In the case of MovieLens 10M set, the finalized model is matrix factorization using recosystem package. This by far, achieves the best RMSE on the test set. Now, we train the complete model with the mlens dataset and estimate the RMSE on validation set.

#######################################################################
# RMSE of finalized model(Matrix Factorization) with the validation set 
#######################################################################
# Set random seed 
set.seed(1234, sample.kind = "Rounding")
# Convert 'mlens' and 'validation' sets to recosystem input format
mlens_vector <- data_memory(user_index = mlens$userId,
                          item_index = mlens$movieId,
                          rating = mlens$rating,
                          index1=T)
validation_vector <- data_memory(user_index = validation$userId,
                                 item_index = validation$movieId,
                                 rating = validation$rating,
                                 index1=T)
# Create the model object
recommender <- Reco()
# Train the model
recommender$train(mlens_vector,opts = c(opts$min, 
                                      nthread = 4, 
                                      niter = 300, 
                                      verbose = FALSE))
# Estimating predictions using recommender
preds_validation <- recommender$predict(validation_vector, out_memory())
# RMSE for matrix factorization
rmse_validation <- RMSE(validation$rating, preds_validation)
mae_validation <- MAE(validation$rating, preds_validation)

# Tabulating the validation results
rmse_validation_results <- tibble("Final Model" = "Matrix Factorization", 
                                  "RMSE on Validation Set" = rmse_validation,
                                  "MAE on Validation Set" = mae_validation)

The matrix factorization achieves similar results on the validation set as well.

## Method (Validation)  RMSE         MAE
## Matrix Factorization	0.7845124    0.6015874

Conclusion

In this project, we examined various strategies to model recommender systems. We discussed linear model, regularization of the relevant features and finally matrix factorization using stochastic gradient descent. The collaborative filtering strategy performs the best among all the models considered, and offers advantages of serendipity to users, and the latent factors are automatically learned without any manual intervention.
Yet, there are quite a few drawbacks of this strategy. One of the typical drawbacks of collaborative filtering system is the cold start problem, that is, dealing with new users and new items with no ratings at all. However, to address this issue, we can develop hybrid models with collaborative filtering for existing users with content based approach on the new users entering the system.

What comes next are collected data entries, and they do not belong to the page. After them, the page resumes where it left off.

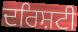
ਦਰਿਸ਼ਟੀ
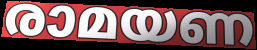
രാമയണ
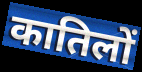
कातिलों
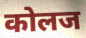
कोलज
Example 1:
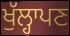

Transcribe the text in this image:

ਖੁੱਲ੍ਹਾਪਣ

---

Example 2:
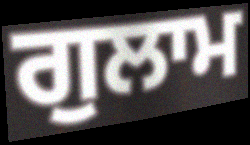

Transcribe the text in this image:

ਗੁਲਾਮ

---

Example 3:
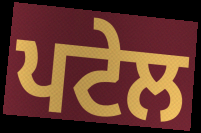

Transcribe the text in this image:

ਪਟੇਲ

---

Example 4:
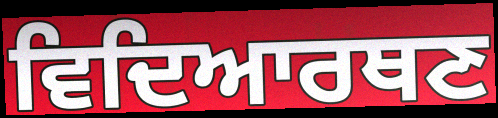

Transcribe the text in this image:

ਵਿਦਿਆਰਥਣ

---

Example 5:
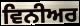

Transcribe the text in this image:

ਵਿਨੀਅਰ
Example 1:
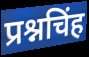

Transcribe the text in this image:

प्रश्नचिंह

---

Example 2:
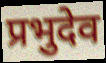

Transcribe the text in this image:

प्रभुदेव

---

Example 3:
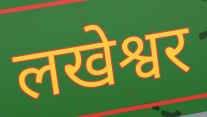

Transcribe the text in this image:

लखेश्वर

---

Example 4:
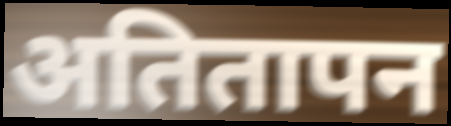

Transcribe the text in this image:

अतितापन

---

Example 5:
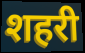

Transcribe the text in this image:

शहरी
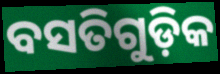
ବସତିଗୁଡ଼ିକ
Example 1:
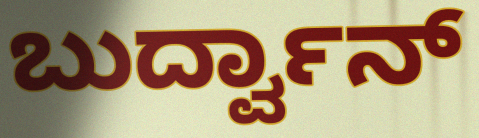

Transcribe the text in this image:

ಬುರ್ದ್ವಾನ್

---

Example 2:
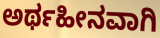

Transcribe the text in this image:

ಅರ್ಥಹೀನವಾಗಿ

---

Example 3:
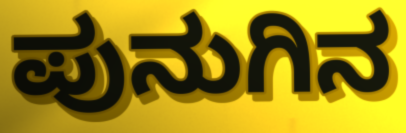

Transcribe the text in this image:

ಪುನುಗಿನ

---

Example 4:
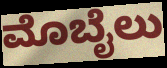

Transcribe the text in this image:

ಮೊಬೈಲು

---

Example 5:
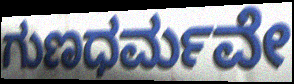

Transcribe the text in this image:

ಗುಣಧರ್ಮವೇ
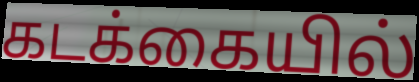
கடக்கையில்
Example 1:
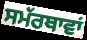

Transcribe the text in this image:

ਸਮੱਰਥਾਵਾਂ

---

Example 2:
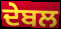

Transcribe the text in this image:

ਦੇਬਲ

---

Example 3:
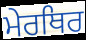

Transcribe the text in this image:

ਮੇਰਥਿਰ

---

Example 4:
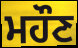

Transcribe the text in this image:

ਮਹੌਣ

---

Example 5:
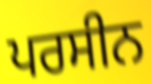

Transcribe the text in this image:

ਪਰਸੀਨ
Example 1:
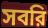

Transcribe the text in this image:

সবরি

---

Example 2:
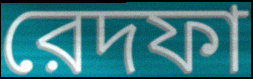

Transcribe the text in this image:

Another disadvantage with collaborative filtering systems is that, it considers only positive user signals based on the options presented. For instance, if a user is presented with option A, B and C and the user selects A, its quite essential to note that the user rejected B and C. Estimating recommendations based only the selection of A, can affect the quality of recommendations made to the user. Therefore, there is immense scope for improvement in the models discussed in this project. However, building a collaborative filtering system for a more advanced recommendation solution requires heavy engineering resources and is not feasible with a commodity computer.

References

(1) F. Maxwell Harper and Joseph A. Konstan. 2015. The MovieLens Datasets: History and Context. ACM Trans. Interact. Intell. Syst. 5, 4, Article 19 (January 2016), 19 pages. DOI:https://doi.org/10.1145/2827872

(2) Rafael A. Irizarry (2020), Introduction to Data Science: Data Analysis and Prediction Algorithms, https://rafalab.github.io/dsbook/

(3) Yixuan Qiu (2020), recosystem: Recommender System Using Parallel Matrix Factorization, https://cran.r-project.org/web/packages/recosystem/vignettes/introduction.html

(4) Y. Koren, R. Bell and C. Volinsky (2009),Matrix Factorization Techniques for Recommender Systems, in Computer, vol. 42, no. 8, pp. 30-37}, Aug 2009. https://doi.org/10.1109/MC.2009.263.

(5) Koren Y., Bell R. (2011),Advances in Collaborative Filtering. In: Ricci F., Rokach L., Shapira B., Kantor P. (eds) Recommender Systems Handbook, Springer, Boston, MA.